Geologic formation in Texas and New Mexico, US

The Trujillo Formation is a geologic formation in Texas and New Mexico. It preserves fossils dating back to the upper Triassic period. It is also known as the Trujillo Sandstone.

==Description==
The formation consists mostly of gray to brown or red sandstone, but with some conglomerate and mudstone. Conglomerate is more common in the middle beds while mudstone is more common in the middle and upper beds. The sandstone is typically crossbedded and is fine-grained in the lower beds and more coarse in the middle and upper beds. The lower sandstone beds tend to form a prominent cliff. The total thickness varies from 45-210 feet. The formation overlies the Tecovas Formation.

The Cuervo Sandstone Member is preempted by the Trujillo Formation.

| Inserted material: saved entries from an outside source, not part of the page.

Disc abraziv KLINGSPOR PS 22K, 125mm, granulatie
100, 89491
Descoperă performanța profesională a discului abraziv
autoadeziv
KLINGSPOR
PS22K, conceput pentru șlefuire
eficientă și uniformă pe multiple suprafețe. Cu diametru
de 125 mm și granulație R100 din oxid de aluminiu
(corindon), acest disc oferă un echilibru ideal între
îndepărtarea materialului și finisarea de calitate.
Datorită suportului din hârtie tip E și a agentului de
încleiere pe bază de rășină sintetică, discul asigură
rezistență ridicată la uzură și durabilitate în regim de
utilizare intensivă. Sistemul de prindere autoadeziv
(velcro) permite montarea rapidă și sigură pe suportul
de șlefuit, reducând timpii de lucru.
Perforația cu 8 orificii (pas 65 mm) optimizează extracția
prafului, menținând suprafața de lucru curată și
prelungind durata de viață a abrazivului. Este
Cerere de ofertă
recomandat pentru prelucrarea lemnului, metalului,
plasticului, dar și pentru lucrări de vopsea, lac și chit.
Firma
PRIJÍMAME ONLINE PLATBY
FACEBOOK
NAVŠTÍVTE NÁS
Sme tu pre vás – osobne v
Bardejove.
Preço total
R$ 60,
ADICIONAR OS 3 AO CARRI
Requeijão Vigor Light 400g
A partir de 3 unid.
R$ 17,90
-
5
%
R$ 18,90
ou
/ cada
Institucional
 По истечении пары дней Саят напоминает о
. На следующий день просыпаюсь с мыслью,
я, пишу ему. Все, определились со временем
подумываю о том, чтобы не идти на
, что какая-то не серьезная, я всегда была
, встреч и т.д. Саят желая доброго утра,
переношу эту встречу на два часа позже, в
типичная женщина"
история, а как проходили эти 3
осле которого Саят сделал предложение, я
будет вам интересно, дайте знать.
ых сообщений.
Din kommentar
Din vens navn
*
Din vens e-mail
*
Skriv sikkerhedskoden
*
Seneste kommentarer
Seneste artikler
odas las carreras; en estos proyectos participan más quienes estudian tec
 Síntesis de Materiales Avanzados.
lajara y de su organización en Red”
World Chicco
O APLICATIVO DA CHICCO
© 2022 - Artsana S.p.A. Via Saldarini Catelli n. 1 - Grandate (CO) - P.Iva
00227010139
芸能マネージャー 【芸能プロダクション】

The formation crops out along Palo Duro Canyon and the Canadian River and their tributaries. It is also widespread in the Sangre de Cristo Mountains.

The formation is interpreted as deposition in a braided stream system. The lower beds at Palo Duro Canyon contain unusual cone-shaped iron concretions that likely formed in the vadose zone.

==Fossils==
The formation contains Typothorax scutes and the unusual cycad Sanmiguelia.

==History of investigation==
The formation was first named as the upper formation of the Dockum Group in 1907 by C.N. Gould.